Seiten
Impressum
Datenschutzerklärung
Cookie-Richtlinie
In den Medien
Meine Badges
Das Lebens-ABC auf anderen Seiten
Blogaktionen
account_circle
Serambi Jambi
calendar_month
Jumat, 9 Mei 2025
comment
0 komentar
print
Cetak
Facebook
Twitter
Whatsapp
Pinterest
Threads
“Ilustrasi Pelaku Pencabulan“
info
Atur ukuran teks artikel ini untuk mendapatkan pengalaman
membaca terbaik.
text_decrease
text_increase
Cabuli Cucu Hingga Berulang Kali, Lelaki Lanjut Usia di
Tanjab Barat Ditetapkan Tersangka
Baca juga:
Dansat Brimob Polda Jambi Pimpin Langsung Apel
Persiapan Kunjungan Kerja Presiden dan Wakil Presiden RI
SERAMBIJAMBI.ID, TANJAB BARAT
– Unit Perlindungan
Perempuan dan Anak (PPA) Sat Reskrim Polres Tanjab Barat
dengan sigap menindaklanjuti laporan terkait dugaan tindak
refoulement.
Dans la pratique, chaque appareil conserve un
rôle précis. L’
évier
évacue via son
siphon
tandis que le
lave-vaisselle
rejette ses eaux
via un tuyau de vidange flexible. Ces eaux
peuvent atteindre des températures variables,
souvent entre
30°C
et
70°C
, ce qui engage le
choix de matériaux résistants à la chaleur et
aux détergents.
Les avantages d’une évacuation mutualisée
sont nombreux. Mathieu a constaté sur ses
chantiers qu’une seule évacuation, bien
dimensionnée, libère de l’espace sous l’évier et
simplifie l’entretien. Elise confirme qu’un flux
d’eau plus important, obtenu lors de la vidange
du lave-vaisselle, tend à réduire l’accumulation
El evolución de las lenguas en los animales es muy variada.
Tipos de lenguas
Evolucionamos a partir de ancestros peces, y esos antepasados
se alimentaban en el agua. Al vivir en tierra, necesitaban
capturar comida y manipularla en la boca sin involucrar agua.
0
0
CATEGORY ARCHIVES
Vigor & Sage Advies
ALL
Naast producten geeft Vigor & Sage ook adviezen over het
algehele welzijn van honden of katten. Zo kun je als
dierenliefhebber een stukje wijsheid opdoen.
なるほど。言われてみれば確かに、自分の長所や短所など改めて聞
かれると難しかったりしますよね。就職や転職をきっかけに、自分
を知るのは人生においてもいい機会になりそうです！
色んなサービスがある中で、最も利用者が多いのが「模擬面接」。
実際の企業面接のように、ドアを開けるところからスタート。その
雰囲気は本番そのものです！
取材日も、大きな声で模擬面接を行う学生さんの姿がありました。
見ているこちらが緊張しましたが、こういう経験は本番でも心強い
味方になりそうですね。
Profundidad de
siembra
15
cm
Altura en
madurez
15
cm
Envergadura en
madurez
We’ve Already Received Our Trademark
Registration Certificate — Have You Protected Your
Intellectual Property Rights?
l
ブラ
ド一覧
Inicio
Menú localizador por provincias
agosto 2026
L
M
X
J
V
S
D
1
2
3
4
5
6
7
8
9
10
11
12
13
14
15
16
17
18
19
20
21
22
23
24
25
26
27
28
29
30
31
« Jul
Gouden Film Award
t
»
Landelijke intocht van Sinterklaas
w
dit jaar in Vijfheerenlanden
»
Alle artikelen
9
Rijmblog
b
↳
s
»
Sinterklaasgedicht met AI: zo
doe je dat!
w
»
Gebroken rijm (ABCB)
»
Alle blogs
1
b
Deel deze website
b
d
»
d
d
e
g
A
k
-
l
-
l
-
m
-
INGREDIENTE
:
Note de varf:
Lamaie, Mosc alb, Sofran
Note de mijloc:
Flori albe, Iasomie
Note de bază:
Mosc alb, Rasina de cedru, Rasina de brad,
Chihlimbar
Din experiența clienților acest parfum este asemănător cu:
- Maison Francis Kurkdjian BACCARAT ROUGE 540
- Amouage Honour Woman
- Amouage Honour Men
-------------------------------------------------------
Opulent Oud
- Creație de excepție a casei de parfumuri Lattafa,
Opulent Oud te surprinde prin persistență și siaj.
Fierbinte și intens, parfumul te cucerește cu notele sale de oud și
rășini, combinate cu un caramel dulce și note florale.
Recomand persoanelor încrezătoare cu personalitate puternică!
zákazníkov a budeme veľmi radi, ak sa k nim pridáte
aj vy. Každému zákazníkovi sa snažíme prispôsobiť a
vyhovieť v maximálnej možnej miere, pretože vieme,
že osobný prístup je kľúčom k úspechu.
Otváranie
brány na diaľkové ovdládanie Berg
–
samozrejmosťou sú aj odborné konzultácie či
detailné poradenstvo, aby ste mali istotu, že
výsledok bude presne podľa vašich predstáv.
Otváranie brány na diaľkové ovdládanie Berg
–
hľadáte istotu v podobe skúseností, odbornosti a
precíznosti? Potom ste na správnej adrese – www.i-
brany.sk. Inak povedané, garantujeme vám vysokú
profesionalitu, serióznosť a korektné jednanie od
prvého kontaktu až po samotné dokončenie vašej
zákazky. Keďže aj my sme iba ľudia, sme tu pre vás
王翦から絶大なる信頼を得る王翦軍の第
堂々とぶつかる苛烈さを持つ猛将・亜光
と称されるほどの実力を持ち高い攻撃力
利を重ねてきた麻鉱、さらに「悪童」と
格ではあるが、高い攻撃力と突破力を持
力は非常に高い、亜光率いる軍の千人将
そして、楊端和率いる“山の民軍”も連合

■ EXERCISE INSTRUCTIONS ■
Where a line of the entries contains the word "diaľkové", copy that line.

■ ANSWER TO THE PROBLEM ■
brány na diaľkové ovdládanie Berg
Otváranie brány na diaľkové ovdládanie Berg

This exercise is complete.